Дональду было очень неприятно отказываться от своего проекта. Но все то, что он слышал в этот день, а также другие дошедшие до него слухи расхолодили его, поэтому он решил не делать никаких распоряжений насчет семенной лавки. Зайдя в лавку, Фарфрэ застал там хозяина и, считая нужным как-то объяснить прекращение переговоров, сказал, что совет отказался от своего намерения.

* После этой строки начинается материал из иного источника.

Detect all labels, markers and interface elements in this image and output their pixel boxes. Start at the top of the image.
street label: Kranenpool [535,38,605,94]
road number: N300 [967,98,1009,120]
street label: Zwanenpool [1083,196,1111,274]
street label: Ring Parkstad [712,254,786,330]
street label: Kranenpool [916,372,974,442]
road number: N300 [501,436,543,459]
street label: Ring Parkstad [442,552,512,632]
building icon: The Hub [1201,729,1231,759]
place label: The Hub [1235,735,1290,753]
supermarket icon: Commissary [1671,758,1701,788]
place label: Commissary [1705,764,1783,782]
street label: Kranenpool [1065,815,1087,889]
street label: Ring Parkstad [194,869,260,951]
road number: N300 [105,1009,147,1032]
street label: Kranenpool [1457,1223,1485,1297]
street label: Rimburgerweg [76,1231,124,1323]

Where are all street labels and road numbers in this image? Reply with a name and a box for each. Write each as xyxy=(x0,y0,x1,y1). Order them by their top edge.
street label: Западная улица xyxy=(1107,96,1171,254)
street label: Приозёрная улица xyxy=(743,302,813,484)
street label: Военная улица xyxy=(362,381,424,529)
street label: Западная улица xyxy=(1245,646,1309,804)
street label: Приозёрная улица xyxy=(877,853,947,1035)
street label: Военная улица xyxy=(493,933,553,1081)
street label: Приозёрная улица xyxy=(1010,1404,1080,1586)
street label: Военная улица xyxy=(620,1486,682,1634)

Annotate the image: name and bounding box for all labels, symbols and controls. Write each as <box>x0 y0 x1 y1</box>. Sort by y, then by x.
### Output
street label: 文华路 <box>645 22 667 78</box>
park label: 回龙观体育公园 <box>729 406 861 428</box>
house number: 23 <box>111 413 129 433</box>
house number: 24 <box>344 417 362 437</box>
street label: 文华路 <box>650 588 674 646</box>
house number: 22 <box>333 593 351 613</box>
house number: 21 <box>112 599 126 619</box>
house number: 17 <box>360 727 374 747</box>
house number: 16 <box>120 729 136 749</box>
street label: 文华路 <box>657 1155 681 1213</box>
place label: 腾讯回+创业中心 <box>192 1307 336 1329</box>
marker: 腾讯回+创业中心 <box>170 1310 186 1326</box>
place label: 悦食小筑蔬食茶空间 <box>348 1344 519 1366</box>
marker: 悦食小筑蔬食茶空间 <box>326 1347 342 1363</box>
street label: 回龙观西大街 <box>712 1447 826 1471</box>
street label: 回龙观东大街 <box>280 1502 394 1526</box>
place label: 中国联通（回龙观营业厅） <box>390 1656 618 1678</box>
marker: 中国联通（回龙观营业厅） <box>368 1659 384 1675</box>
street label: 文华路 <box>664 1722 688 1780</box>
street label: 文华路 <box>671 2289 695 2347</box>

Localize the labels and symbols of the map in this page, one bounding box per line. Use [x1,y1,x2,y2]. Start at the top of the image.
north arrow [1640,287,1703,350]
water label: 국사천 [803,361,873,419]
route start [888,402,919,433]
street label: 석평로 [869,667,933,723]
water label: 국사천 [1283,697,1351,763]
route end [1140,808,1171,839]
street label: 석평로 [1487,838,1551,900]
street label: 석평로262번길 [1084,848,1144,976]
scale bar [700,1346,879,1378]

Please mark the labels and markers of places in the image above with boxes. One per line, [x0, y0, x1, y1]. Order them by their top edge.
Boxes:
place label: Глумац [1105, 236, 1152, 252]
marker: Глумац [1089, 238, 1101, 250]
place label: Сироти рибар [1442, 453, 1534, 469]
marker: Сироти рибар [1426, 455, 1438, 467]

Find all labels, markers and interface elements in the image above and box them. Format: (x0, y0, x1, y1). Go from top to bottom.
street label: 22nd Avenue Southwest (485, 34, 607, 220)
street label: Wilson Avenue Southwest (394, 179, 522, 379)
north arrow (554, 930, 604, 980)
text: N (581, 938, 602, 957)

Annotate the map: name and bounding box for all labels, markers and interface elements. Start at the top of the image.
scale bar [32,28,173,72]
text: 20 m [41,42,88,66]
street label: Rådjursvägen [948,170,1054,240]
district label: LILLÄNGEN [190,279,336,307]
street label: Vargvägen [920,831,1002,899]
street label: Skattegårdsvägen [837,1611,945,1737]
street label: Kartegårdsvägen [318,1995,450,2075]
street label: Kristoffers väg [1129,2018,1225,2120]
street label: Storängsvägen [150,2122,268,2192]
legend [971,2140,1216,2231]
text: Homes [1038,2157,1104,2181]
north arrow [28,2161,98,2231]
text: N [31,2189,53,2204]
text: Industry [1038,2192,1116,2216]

Хозяин, обманутый в своих ожиданиях, очень огорчился и, встретив затем Хенчарда, сразу же сообщил ему, что совет хотел купить для него лавку, но этому воспротивился Фарфрэ. Это недоразумение усилило вражду Хенчарда к шотландцу.
Когда Фарфрэ в тот вечер вернулся домой, чайник шумел на высоком выступе в полуовальном камине. Люсетта, легкая, как сильфида, побежала навстречу мужу и схватила его за руки, а Фарфрэ поцеловал ее.
– Ой! – шутливо воскликнула она, обернувшись к окну. – Смотри: шторы еще не опущены, и нас могут увидеть… какой стыд!
Когда зажгли свечи, опустили шторы и молодожены уселись за чайный стол, Люсетта заметила, что ее муж чем-то озабочен. Не спрашивая прямо, чем именно, она сочувственно всматривалась в его лицо.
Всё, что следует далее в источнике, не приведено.